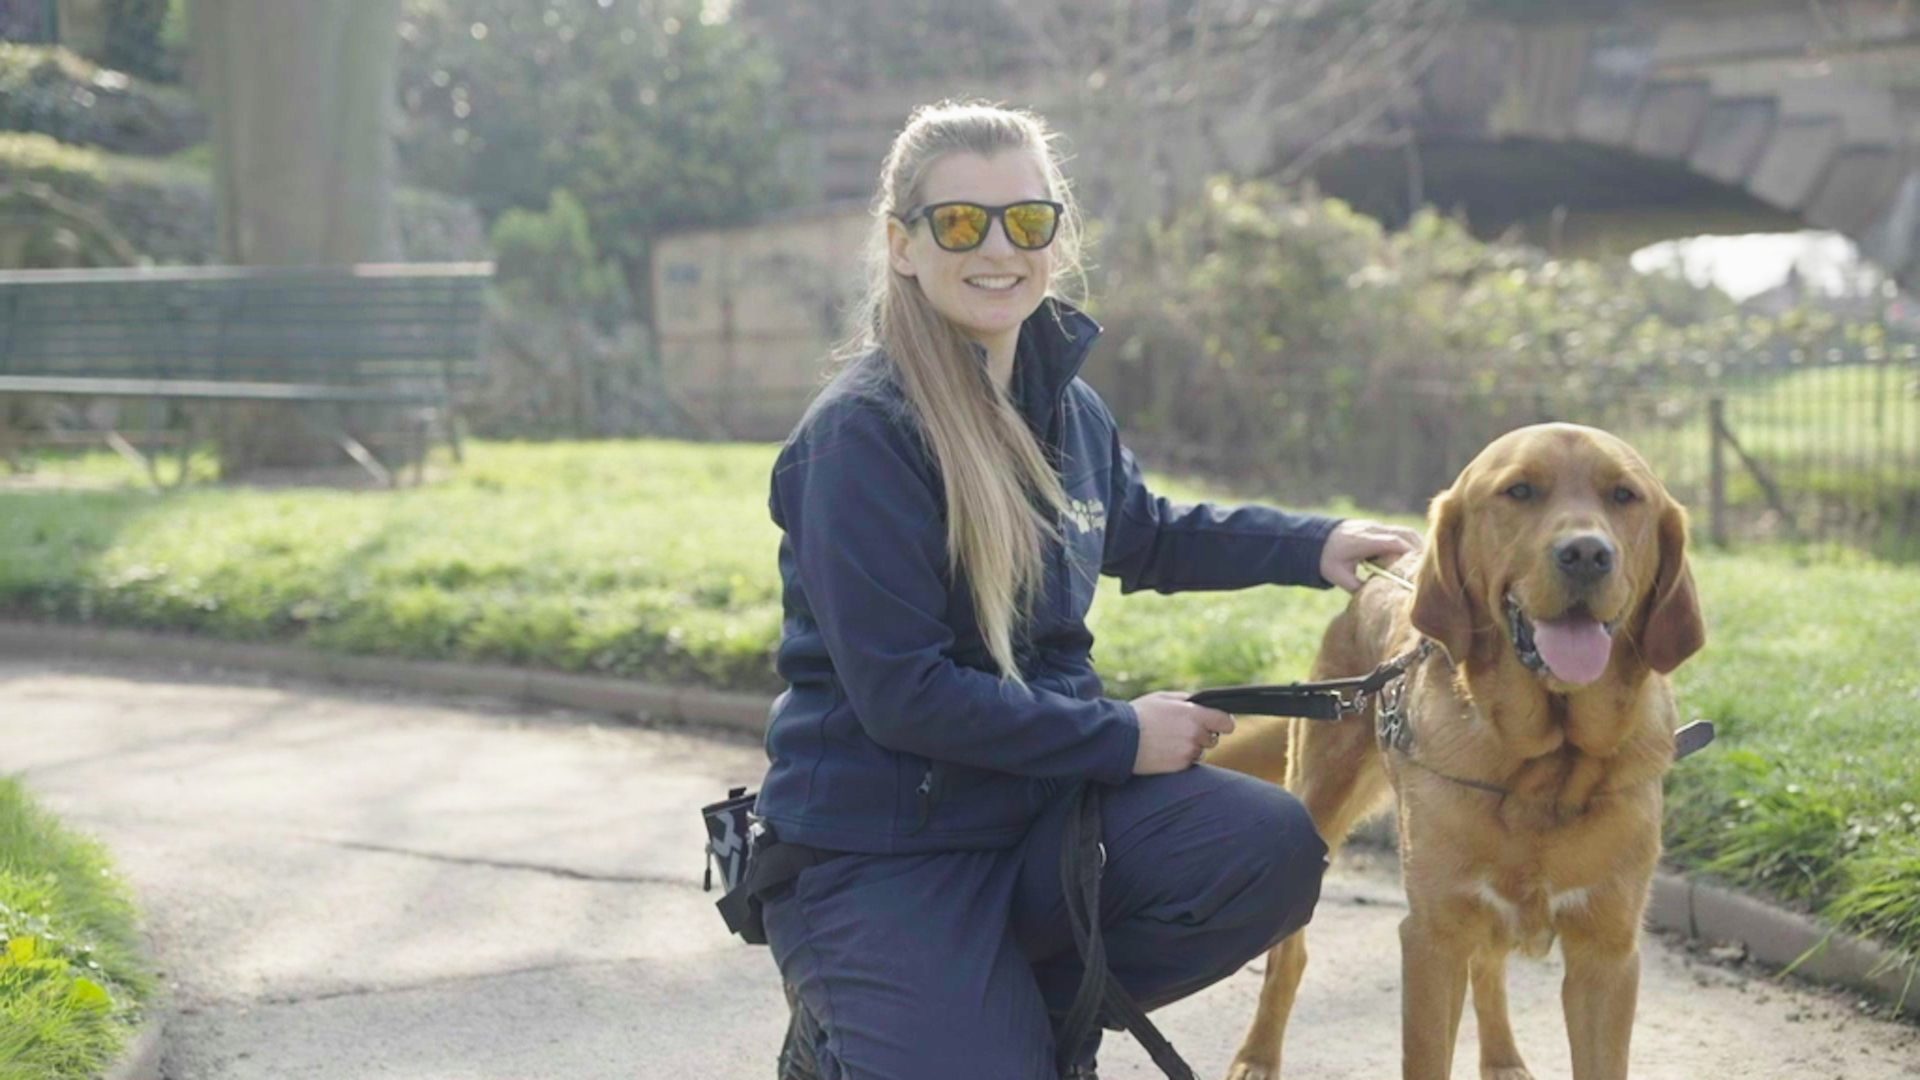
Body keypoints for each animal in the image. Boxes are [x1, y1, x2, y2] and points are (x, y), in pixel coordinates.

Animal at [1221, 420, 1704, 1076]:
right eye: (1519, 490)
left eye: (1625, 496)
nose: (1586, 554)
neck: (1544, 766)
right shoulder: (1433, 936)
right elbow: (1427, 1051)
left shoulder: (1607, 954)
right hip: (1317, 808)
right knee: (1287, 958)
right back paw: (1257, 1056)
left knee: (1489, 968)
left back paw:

* * * *

**Brief**
Once the pictures are set aside, write out the entries verbatim.

**Worked solution**
Body keypoints for each animal in the image. Boxes are [x1, y1, x2, y2] and points are (x, y), in pixel coordinates.

Animal at [1221, 420, 1704, 1076]:
right eye: (1519, 490)
left eye: (1625, 496)
nose: (1586, 554)
neck: (1544, 766)
right shoulder: (1433, 936)
right elbow: (1427, 1051)
left shoulder: (1607, 954)
right hip: (1317, 808)
right knee: (1287, 958)
right back paw: (1257, 1056)
left knee: (1489, 968)
left back paw:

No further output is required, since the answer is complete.